I am trying to understand the Basic Enumeration algorithm of BKZ algorithm for lattice reduction.
At this point I understand all the algorithm except line 8 where we set $u_t \leftarrow \text{round}(c_t)$.
This step corresponds when we move down in the tree, which can be interpreted as a "good / forward" step, and what I don't understand is why to go to the node $\text{round}(c_t)$.
I mean, to go up we use the zig-zag pattern, and for going down we use a different thing.
Thanks for helping!
The algorithm in the image is in https://eprint.iacr.org/2010/097.pdf

The step $u_t = \lfloor c_t \rceil$ basically means the algorithm starts with the guess for the coefficient $u_t$ that would lead to the shortest lattice vector.

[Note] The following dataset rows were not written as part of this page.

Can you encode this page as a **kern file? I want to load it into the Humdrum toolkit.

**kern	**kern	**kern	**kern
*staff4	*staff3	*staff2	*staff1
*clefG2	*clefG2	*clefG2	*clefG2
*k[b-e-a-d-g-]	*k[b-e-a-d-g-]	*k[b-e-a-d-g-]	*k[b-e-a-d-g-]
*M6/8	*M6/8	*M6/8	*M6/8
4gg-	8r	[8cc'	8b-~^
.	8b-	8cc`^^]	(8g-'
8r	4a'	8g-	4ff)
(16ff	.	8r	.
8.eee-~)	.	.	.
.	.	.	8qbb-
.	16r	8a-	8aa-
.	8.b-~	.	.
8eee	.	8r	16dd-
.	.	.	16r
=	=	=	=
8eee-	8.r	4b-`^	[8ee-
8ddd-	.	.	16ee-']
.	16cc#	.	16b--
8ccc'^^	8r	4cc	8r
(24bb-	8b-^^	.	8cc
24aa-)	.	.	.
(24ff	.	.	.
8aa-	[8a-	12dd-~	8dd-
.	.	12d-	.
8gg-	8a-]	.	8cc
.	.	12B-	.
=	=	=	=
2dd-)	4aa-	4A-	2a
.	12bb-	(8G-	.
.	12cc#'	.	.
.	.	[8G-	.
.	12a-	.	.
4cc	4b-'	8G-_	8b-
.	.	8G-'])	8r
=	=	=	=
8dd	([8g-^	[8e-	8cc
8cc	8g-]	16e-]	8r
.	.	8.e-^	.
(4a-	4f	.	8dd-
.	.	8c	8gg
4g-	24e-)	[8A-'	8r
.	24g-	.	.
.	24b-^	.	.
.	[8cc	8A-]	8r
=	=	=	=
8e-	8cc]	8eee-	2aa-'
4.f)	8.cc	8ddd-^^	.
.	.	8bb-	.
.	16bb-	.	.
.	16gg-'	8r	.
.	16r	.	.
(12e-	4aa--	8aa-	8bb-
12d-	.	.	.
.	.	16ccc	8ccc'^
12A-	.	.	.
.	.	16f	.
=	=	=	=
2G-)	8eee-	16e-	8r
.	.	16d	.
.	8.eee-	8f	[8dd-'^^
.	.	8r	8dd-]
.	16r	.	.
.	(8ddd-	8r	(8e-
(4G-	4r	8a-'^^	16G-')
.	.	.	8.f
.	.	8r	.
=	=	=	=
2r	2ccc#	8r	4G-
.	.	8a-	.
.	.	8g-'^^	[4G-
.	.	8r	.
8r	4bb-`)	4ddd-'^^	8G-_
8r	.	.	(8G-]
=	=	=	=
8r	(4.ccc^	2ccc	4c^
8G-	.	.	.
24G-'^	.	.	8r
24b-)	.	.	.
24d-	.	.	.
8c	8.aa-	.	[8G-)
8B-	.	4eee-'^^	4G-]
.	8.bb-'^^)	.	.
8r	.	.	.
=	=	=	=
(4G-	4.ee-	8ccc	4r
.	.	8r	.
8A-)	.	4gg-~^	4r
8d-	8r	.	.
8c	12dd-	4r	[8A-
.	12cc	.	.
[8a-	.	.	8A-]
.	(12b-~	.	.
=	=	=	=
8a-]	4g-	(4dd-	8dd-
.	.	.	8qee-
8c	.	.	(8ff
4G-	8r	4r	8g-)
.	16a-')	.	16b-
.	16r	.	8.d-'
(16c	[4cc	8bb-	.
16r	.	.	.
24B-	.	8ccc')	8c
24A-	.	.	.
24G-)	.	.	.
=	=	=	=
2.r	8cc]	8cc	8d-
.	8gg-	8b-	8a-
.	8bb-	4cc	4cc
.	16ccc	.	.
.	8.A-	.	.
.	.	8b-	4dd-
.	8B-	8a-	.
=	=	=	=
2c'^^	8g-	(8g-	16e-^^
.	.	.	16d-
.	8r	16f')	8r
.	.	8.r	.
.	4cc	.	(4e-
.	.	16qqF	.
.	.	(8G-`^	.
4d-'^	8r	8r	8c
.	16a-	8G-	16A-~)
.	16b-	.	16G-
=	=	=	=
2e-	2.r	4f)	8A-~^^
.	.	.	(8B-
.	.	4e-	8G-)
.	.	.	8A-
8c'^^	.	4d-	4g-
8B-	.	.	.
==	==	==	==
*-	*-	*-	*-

Note that $\mathbf{v} = \sum_{i=t+1}^n u_i \mathbf{b}_i$ is the current combination of basis vectors we are considering, and $c_t = \sum_{i=t+1}^n u_i \mu_{i,t}$ is the length of $\mathbf{v}$ projected onto $\mathbf{b}_t$ - the shortest combination that can be formed by $\mathbf{v}$ and a multiple of $\mathbf{b}_t$ is by choosing $u_t = -\lfloor c_t \rceil$. (As noted in the comments, there is probably a minus sign missing in the paper.)
And the reason why you'd want to optimize this is that if, after choosing $u_t = -\lfloor c_t \rceil$ we already have $\ell_t > A$, then we can skip this entire branch of the tree. If we started with a different choice for $u_t$, we would not know yet that we can trim this entire part of the tree.